Live oaks on Amelia Island are some of the most resilient local inhabitants. Unlike the water oak, they tend to live longer and weather storms. Considering the age of a tree, I’d like to estimate the age of a tree with a 72” diameter, using the formula below. Typically, the diameter is calculated by measuring the circumference at 4 to 5 feet above the ground and using that number to calculate a diameter.
The first 10 inches in diameter indicate an age of 76 years. Each inch after that adds six-and-a-half years up to age 154. After that, each inch adds six years.
72 Total Inches
First 10 inches – 76 years
Then, the next 12 inches… takes us to 154 years. After that…I’m guessing 22 inches in diameter, we still need to account for the last 50 inches at 6 years per inch. (50×6)+154= 454 years. That can’t be right! Let’s compare the “Treaty Oak” age estimate in Jacksonville. Apparently, the Treaty Oak’s estimated age is 250 years, with around 95 inches in diameter and a 25’ circumference. If I use this number, a 72 inch oak in Fernandina might be closer to 190 years in age. There is variation in growth rate, depending on location, water, surrounding vegetation, but seeing a tree like this as 150 to 200 years in age is reasonable. These trees could have been saplings when Louis-Michel Aury was on the island in 1817.

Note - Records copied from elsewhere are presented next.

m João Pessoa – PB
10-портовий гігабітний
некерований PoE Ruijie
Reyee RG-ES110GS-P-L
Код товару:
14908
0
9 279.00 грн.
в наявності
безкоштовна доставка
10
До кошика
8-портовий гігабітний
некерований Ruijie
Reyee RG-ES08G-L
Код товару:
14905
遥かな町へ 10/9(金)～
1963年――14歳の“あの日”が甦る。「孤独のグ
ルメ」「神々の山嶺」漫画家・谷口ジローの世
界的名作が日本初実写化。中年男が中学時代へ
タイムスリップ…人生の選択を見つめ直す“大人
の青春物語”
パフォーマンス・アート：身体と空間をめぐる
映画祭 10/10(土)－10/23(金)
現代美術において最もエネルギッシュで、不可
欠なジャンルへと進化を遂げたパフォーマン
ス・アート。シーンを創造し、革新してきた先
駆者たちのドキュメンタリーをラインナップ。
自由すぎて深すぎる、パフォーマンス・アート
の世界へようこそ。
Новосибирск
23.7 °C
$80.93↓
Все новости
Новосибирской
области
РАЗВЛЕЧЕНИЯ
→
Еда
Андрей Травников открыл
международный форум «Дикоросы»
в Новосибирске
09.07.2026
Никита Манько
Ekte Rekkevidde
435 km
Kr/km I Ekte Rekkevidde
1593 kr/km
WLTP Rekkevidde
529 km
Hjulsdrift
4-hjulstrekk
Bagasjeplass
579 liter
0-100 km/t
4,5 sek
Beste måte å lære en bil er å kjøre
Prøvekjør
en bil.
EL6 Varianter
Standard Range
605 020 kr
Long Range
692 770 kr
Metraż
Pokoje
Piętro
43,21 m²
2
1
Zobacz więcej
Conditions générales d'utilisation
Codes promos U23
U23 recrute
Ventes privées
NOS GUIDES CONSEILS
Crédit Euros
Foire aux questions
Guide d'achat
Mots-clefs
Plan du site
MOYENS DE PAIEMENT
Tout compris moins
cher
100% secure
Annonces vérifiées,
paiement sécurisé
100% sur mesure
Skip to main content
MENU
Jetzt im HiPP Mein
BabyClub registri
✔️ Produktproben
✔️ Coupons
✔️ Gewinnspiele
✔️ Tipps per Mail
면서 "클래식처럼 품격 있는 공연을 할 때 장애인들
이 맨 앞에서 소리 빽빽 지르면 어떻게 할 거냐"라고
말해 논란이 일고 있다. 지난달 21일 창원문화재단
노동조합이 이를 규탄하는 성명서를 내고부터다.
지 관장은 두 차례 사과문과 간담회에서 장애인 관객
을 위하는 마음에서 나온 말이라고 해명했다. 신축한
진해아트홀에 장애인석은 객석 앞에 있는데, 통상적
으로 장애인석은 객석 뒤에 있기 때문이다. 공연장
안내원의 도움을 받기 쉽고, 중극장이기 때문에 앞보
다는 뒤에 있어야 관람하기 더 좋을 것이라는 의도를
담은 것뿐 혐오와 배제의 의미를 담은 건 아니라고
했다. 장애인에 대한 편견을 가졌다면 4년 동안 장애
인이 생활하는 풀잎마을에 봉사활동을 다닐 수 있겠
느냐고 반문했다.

Regardless, big oaks are old and should be protected. I’d love to think the big oaks I grew up with might be around for another 200 years, but the island is changing. Looking for creative ways to develop property can preserve trees and homeowners are beginning to see the value of this preservation. Depending on the configuration of a site, sometimes losing lots can be offset by the premium for larger lots and reduced cost for infrastructure.